Bakanın açıklamasına karşı bakanlığının belgesi ise eleştirileri haklı çıkardı. Bakanlığın geçerli “Mesleki ve Teknik Eğitim Politika Belgesi”nde MESEM’de okuyan öğrencilerin derslerinin yüzde 76’sını işletmelerde çıraklık, yüzde 13’ünü meslek ve yüzde 11’ini ise akademik ders olarak gördüğü belirtiliyor. MESEM öğretim izlencesi kapsamındaki öğrenim süresi boyunca öğrenciler haftanın 4 gününde işletmelerde beceri eğitimi alırken, haftanın 1 gününde okulda teorik eğitim görüyor.

ELEŞTİRİLER TUTUKLAMALARLA SAVRULUYOR

Özellikle son dönemde iş kazaları sonucunda artan çocuk işçi cinayetleri kapsamında MESEM’ler eğitime yönelik eleştirilerin merkezine oturdu. İktidar ise MESEM’lere yönelik eleştirileri tutuklamalarla önlemeye çalışıyor.

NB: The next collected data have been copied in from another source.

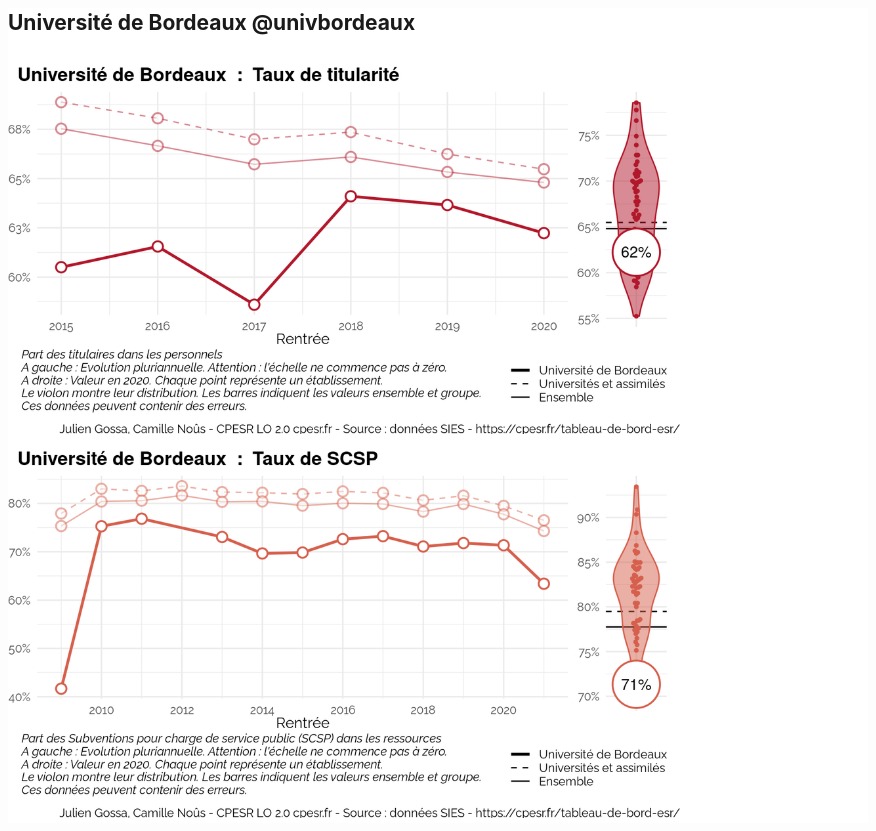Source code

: ## Université de Bordeaux @univbordeaux

<img src="universites_files/figure-gfm/univ_a-205.png" width="672" />

<img src="universites_files/figure-gfm/univ_a-206.png" width="672" />
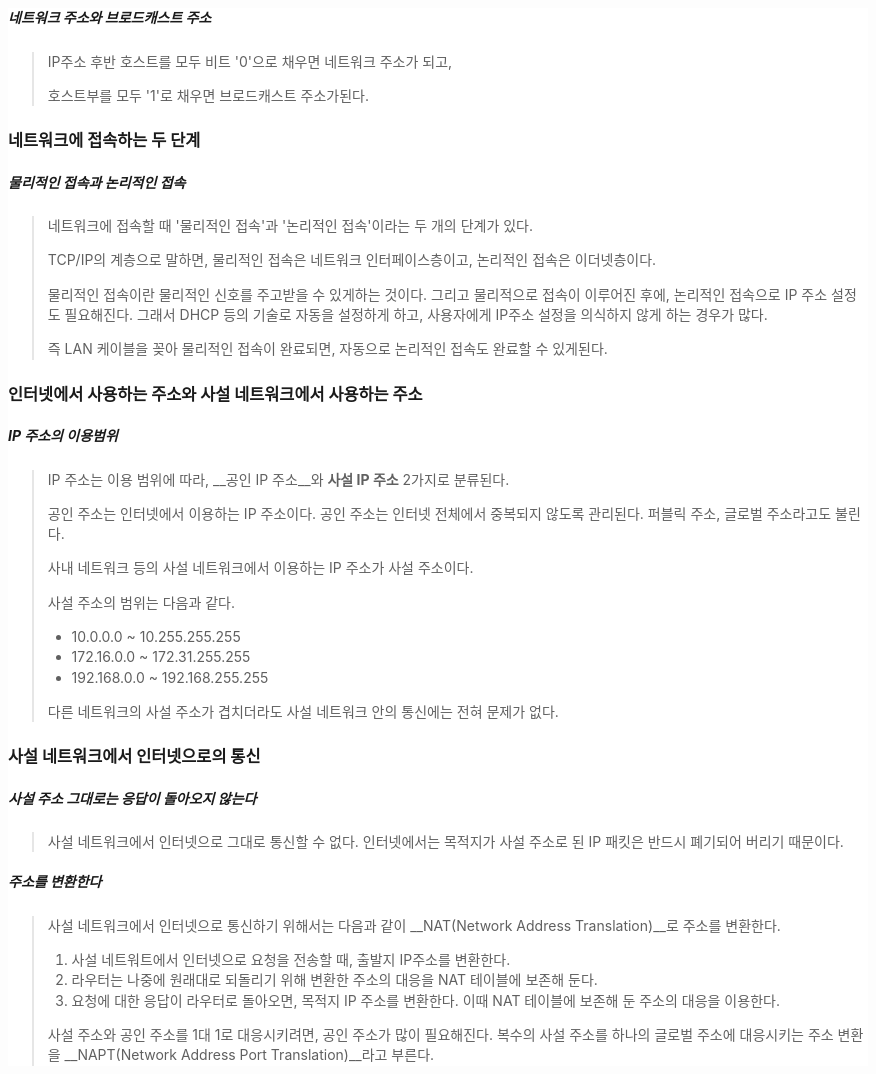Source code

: 

##### 네트워크 주소와 브로드캐스트 주소

>IP주소 후반 호스트를 모두 비트 '0'으로 채우면 네트워크 주소가 되고,
>
>호스트부를 모두 '1'로 채우면 브로드캐스트 주소가된다.



### 네트워크에 접속하는 두 단계

##### 물리적인 접속과 논리적인 접속

> 네트워크에 접속할 때 '물리적인 접속'과 '논리적인 접속'이라는 두 개의 단계가 있다.
>
> TCP/IP의 계층으로 말하면, 물리적인 접속은 네트워크 인터페이스층이고, 논리적인 접속은 이더넷층이다.
>
> 물리적인 접속이란 물리적인 신호를 주고받을 수 있게하는 것이다. 그리고 물리적으로 접속이 이루어진 후에, 논리적인 접속으로 IP 주소 설정도 필요해진다. 그래서 DHCP 등의 기술로 자동을 설정하게 하고, 사용자에게 IP주소 설정을 의식하지 않게 하는 경우가 많다.
>
> 즉 LAN 케이블을 꽂아 물리적인 접속이 완료되면, 자동으로 논리적인 접속도 완료할 수 있게된다.



### 인터넷에서 사용하는 주소와 사설 네트워크에서 사용하는 주소

##### IP 주소의 이용범위

> IP 주소는 이용 범위에 따라, __공인 IP 주소__와 __사설 IP 주소__ 2가지로 분류된다.
>
> 공인 주소는 인터넷에서 이용하는 IP 주소이다. 공인 주소는 인터넷 전체에서 중복되지 않도록 관리된다. 퍼블릭 주소, 글로벌 주소라고도 불린다.
>
> 사내 네트워크 등의 사설 네트워크에서 이용하는 IP 주소가 사설 주소이다.
>
> 사설 주소의 범위는 다음과 같다.
>
> - 10.0.0.0 ~ 10.255.255.255
> - 172.16.0.0 ~ 172.31.255.255
> - 192.168.0.0 ~ 192.168.255.255
>
> 다른 네트워크의 사설 주소가 겹치더라도 사설 네트워크 안의 통신에는 전혀 문제가 없다.



### 사설 네트워크에서 인터넷으로의 통신

##### 사설 주소 그대로는 응답이 돌아오지 않는다

> 사설 네트워크에서 인터넷으로 그대로 통신할 수 없다. 인터넷에서는 목적지가 사설 주소로 된 IP 패킷은 반드시 폐기되어 버리기 때문이다.



##### 주소를 변환한다

> 사설 네트워크에서 인터넷으로 통신하기 위해서는 다음과 같이 __NAT(Network Address Translation)__로 주소를 변환한다.
>
> 1. 사설 네트워트에서 인터넷으로 요청을 전송할 때, 출발지 IP주소를 변환한다.
> 2. 라우터는 나중에 원래대로 되돌리기 위해 변환한 주소의 대응을 NAT 테이블에 보존해 둔다.
> 3. 요청에 대한 응답이 라우터로 돌아오면, 목적지 IP 주소를 변환한다. 이때 NAT 테이블에 보존해 둔 주소의 대응을 이용한다.
>
> 사설 주소와 공인 주소를 1대 1로 대응시키려면, 공인 주소가 많이 필요해진다. 복수의 사설 주소를 하나의 글로벌 주소에 대응시키는 주소 변환을 __NAPT(Network Address Port Translation)__라고 부른다.
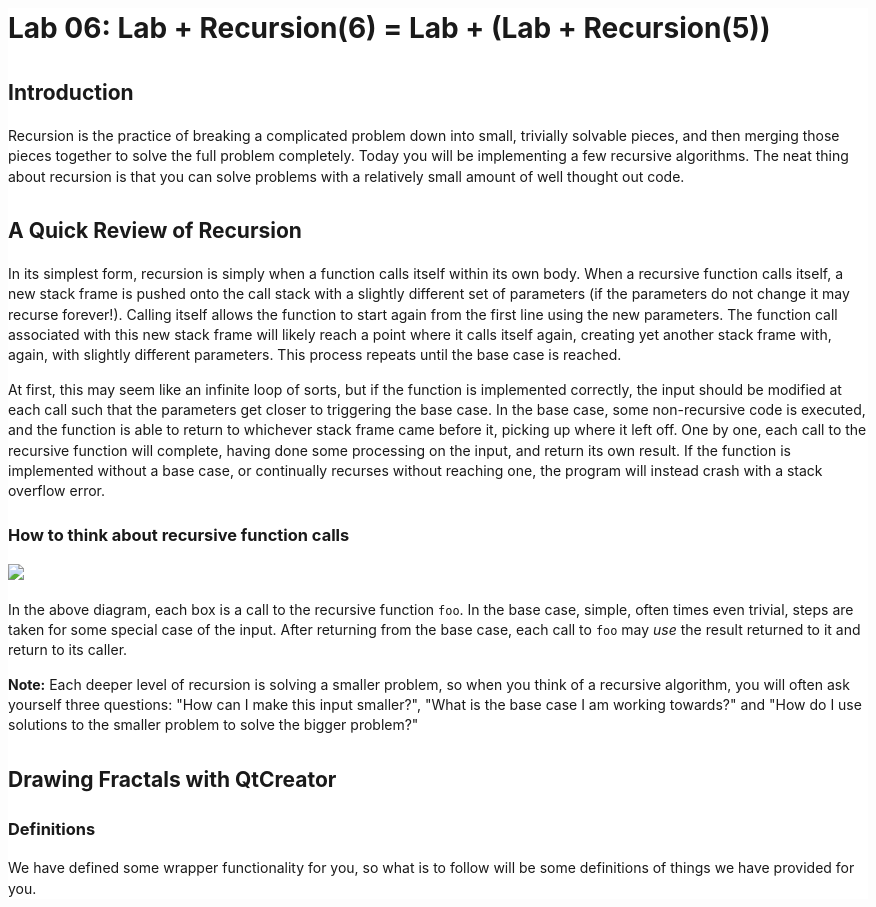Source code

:# Lab 06: Lab + Recursion(6) = Lab + (Lab + Recursion(5))

## Introduction

Recursion is the practice of breaking a complicated problem down into small, trivially solvable pieces, and then merging those pieces together to solve the full problem completely. 
Today you will be implementing a few recursive algorithms. 
The neat thing about recursion is that you can solve problems with a relatively small amount of well thought out code.

## A Quick Review of Recursion

In its simplest form, recursion is simply when a function calls itself within its own body. 
When a recursive function calls itself, a new stack frame is pushed onto the call stack with a slightly different set of parameters (if the parameters do not change it may recurse forever!). 
Calling itself allows the function to start again from the first line using the new parameters. 
The function call associated with this new stack frame will likely reach a point where it calls itself again, creating yet another stack frame with, again, with slightly different parameters.  This process repeats until the base case is reached.

At first, this may seem like an infinite loop of sorts, but if the function is implemented correctly, the input should be modified at each call such that the parameters get closer to triggering the base case. 
In the base case, some non-recursive code is executed, and the function is able to return to whichever stack frame came before it, picking up where it left off. 
One by one, each call to the recursive function will complete, having done some processing on the input, and return its own result. 
If the function is implemented without a base case, or continually recurses without reaching one, the program will instead crash with a stack overflow error.

### How to think about recursive function calls
<img src="https://i.imgur.com/Z5eeHrE.png" height="500px">

In the above diagram, each box is a call to the recursive function `foo`. 
In the base case, simple, often times even trivial, steps are taken for some special case of the input. 
After returning from the base case, each call to `foo` may *use* the result returned to it and return to its caller.

**Note:** Each deeper level of recursion is solving a smaller problem, so when you think of a recursive algorithm, you will often ask yourself three questions: "How can I make this input smaller?", "What is the base case I am working towards?" and "How do I use solutions to the smaller problem to solve the bigger problem?"


## Drawing Fractals with QtCreator

### Definitions
We have defined some wrapper functionality for you, so what is to follow will be some definitions of things we have provided for you.
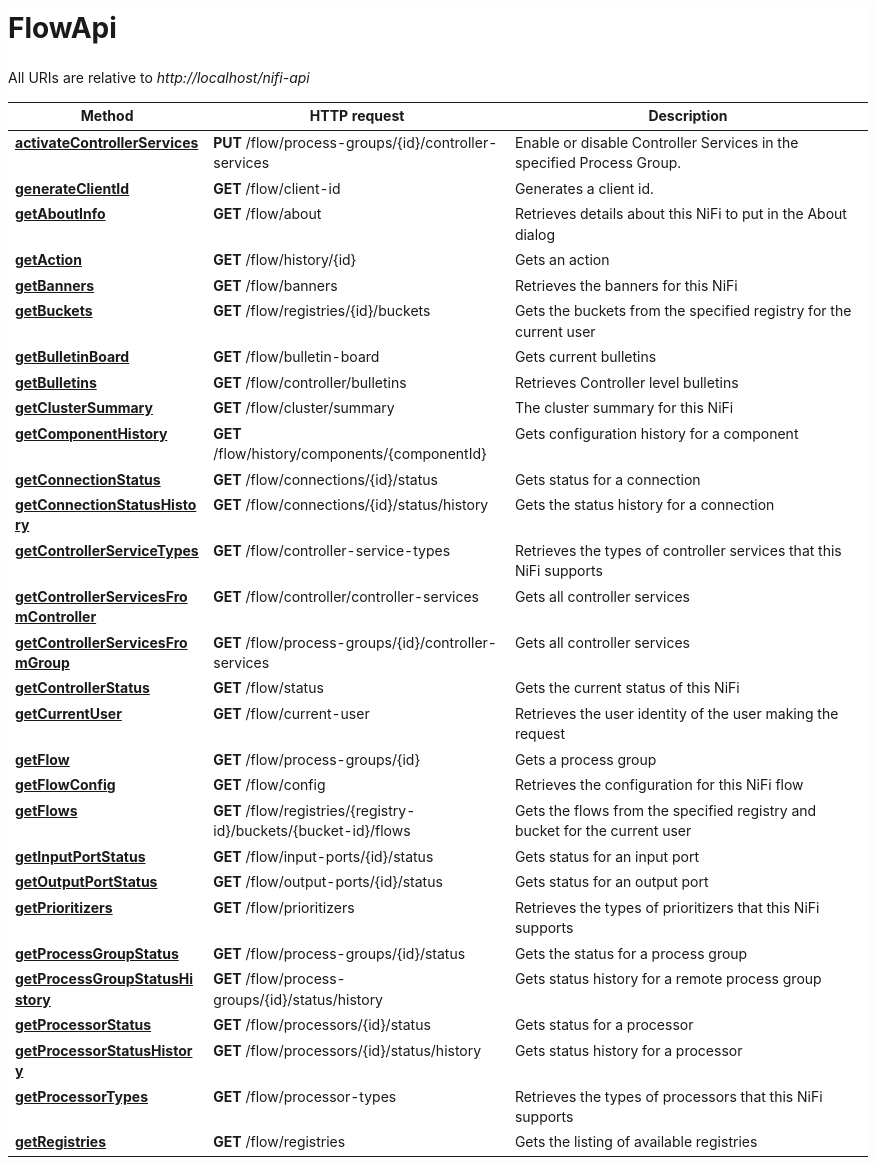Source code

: # FlowApi

All URIs are relative to *http://localhost/nifi-api*

Method | HTTP request | Description
------------- | ------------- | -------------
[**activateControllerServices**](FlowApi.md#activateControllerServices) | **PUT** /flow/process-groups/{id}/controller-services | Enable or disable Controller Services in the specified Process Group.
[**generateClientId**](FlowApi.md#generateClientId) | **GET** /flow/client-id | Generates a client id.
[**getAboutInfo**](FlowApi.md#getAboutInfo) | **GET** /flow/about | Retrieves details about this NiFi to put in the About dialog
[**getAction**](FlowApi.md#getAction) | **GET** /flow/history/{id} | Gets an action
[**getBanners**](FlowApi.md#getBanners) | **GET** /flow/banners | Retrieves the banners for this NiFi
[**getBuckets**](FlowApi.md#getBuckets) | **GET** /flow/registries/{id}/buckets | Gets the buckets from the specified registry for the current user
[**getBulletinBoard**](FlowApi.md#getBulletinBoard) | **GET** /flow/bulletin-board | Gets current bulletins
[**getBulletins**](FlowApi.md#getBulletins) | **GET** /flow/controller/bulletins | Retrieves Controller level bulletins
[**getClusterSummary**](FlowApi.md#getClusterSummary) | **GET** /flow/cluster/summary | The cluster summary for this NiFi
[**getComponentHistory**](FlowApi.md#getComponentHistory) | **GET** /flow/history/components/{componentId} | Gets configuration history for a component
[**getConnectionStatus**](FlowApi.md#getConnectionStatus) | **GET** /flow/connections/{id}/status | Gets status for a connection
[**getConnectionStatusHistory**](FlowApi.md#getConnectionStatusHistory) | **GET** /flow/connections/{id}/status/history | Gets the status history for a connection
[**getControllerServiceTypes**](FlowApi.md#getControllerServiceTypes) | **GET** /flow/controller-service-types | Retrieves the types of controller services that this NiFi supports
[**getControllerServicesFromController**](FlowApi.md#getControllerServicesFromController) | **GET** /flow/controller/controller-services | Gets all controller services
[**getControllerServicesFromGroup**](FlowApi.md#getControllerServicesFromGroup) | **GET** /flow/process-groups/{id}/controller-services | Gets all controller services
[**getControllerStatus**](FlowApi.md#getControllerStatus) | **GET** /flow/status | Gets the current status of this NiFi
[**getCurrentUser**](FlowApi.md#getCurrentUser) | **GET** /flow/current-user | Retrieves the user identity of the user making the request
[**getFlow**](FlowApi.md#getFlow) | **GET** /flow/process-groups/{id} | Gets a process group
[**getFlowConfig**](FlowApi.md#getFlowConfig) | **GET** /flow/config | Retrieves the configuration for this NiFi flow
[**getFlows**](FlowApi.md#getFlows) | **GET** /flow/registries/{registry-id}/buckets/{bucket-id}/flows | Gets the flows from the specified registry and bucket for the current user
[**getInputPortStatus**](FlowApi.md#getInputPortStatus) | **GET** /flow/input-ports/{id}/status | Gets status for an input port
[**getOutputPortStatus**](FlowApi.md#getOutputPortStatus) | **GET** /flow/output-ports/{id}/status | Gets status for an output port
[**getPrioritizers**](FlowApi.md#getPrioritizers) | **GET** /flow/prioritizers | Retrieves the types of prioritizers that this NiFi supports
[**getProcessGroupStatus**](FlowApi.md#getProcessGroupStatus) | **GET** /flow/process-groups/{id}/status | Gets the status for a process group
[**getProcessGroupStatusHistory**](FlowApi.md#getProcessGroupStatusHistory) | **GET** /flow/process-groups/{id}/status/history | Gets status history for a remote process group
[**getProcessorStatus**](FlowApi.md#getProcessorStatus) | **GET** /flow/processors/{id}/status | Gets status for a processor
[**getProcessorStatusHistory**](FlowApi.md#getProcessorStatusHistory) | **GET** /flow/processors/{id}/status/history | Gets status history for a processor
[**getProcessorTypes**](FlowApi.md#getProcessorTypes) | **GET** /flow/processor-types | Retrieves the types of processors that this NiFi supports
[**getRegistries**](FlowApi.md#getRegistries) | **GET** /flow/registries | Gets the listing of available registries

Bu kapsamda Bakan Tekin’in de katıldığı 1 Aralık’taki eğitim zirvesinde MESEM’leri protesto eden 17 TİP’li gençten 16’sı tutuklandı. Savcılık önceki gün iddianameyi tamamladı. Gençlere “görevi yaptırmamak için direnme” ve “basit yaralama” suçlamalarıyla kamu davası açılırken, “mala zarar verme” suçlaması yönünden kovuşturmaya yer olmadığına (KYOK) karar verildi.

770 ÇOCUK YAŞAMINI YİTİRDİ

MESEM’lerin uygulamaya konmasından beri çocuk işçiler kapsamında artan ölümler ise dikkat çekiyor. İşçi Sağlığı ve İş Güvenliği (İSİG) Meclisi’nin verilerine göre; son 12 yılda en az 770 çocuk çalışırken yaşamını yitirdi. İSİG’in ilgili raporunda ise 15-17 yaş arasında çocuk işçiliğin bu süre zarfında sanayi, inşaat ve hizmet kollarında arttığı, bunun başat nedeninin de MESEM aracılığıyla çocukların buraya yönlendirilmesi olarak belirtildi. Ancak raporda çocuk işçiliğin en yüksek olduğu alanın “mevsimlik tarım işçiliği” olduğu kaydedildi. Raporda 5-14 ve 15-17 yaş arasındaki çocuk iş cinayetlerinde en çok görünen ölüm nedenleri ise şöyle sıralandı: Mevsimlik işçilerde boğulma; metal, gıda, tekstil, inşaat ve kimya işçisi çocuklarda ezilme; inşaat işçisi çocuklarda yüksekten düşme. Raporda 5-14 yaş arasındaki çocuklarda en yaygın görünen ölüm nedenlerinden birinin de şiddet olduğu belirtildi.

MESEM’LERDE 503 BİN ÇOCUK BULUNUYOR

Yine İSİG Meclisi’nin verilerine göre; bu yıl içinde 87 çocuk iş kazasında yaşamını yitirirken, bunların büyük bir kesiminin de MESEM kapsamında çalıştırılan çocuklar olduğu vurgulandı. Çocuk hakları konusunda çalışan araştırmacı-yazar Özgür Hüseyin Akkış; TÜİK ve MEB’in verilerinin ortalamalarından hareketle 15-17 yaş arası çocuk işçi sayısının 869 bin, MESEM’lerde sözde eğitim gören çocuk sayısının ise 503 bin 962 olduğunu belirterek, şu ifadeleri kullandı:

“MESEM, esasen 2019-2020 eğitim öğretim yılından itibaren kademeli olarak uygulanmaya başladı. Bu proje çocukları okullardaki akranlarından koparıp iş yerlerine yönlendirdi. Bu çocukların büyük bir kısmının yoksul ailelerin çocukları olması da bir tesadüf değil. Projenin ısrarla savunulmasının nedeninde; ekonomik krizin derinleşmesi, sermaye sınıfının ise daha fazla ucuz iş gücü talebiyle bağı çok kuvvetli. 9-10-11. sınıflarda olan çocuklara asgari ücretin yüzde 30’u, 12. sınıfa giden çocuklara ise asgari ücretin yüzde 50’sinin devlet tarafından ödenmesi durumu patronlar için ücretsiz iş gücü anlamına geliyor. Bu da projenin muradını gözler önüne seriyor” dedi.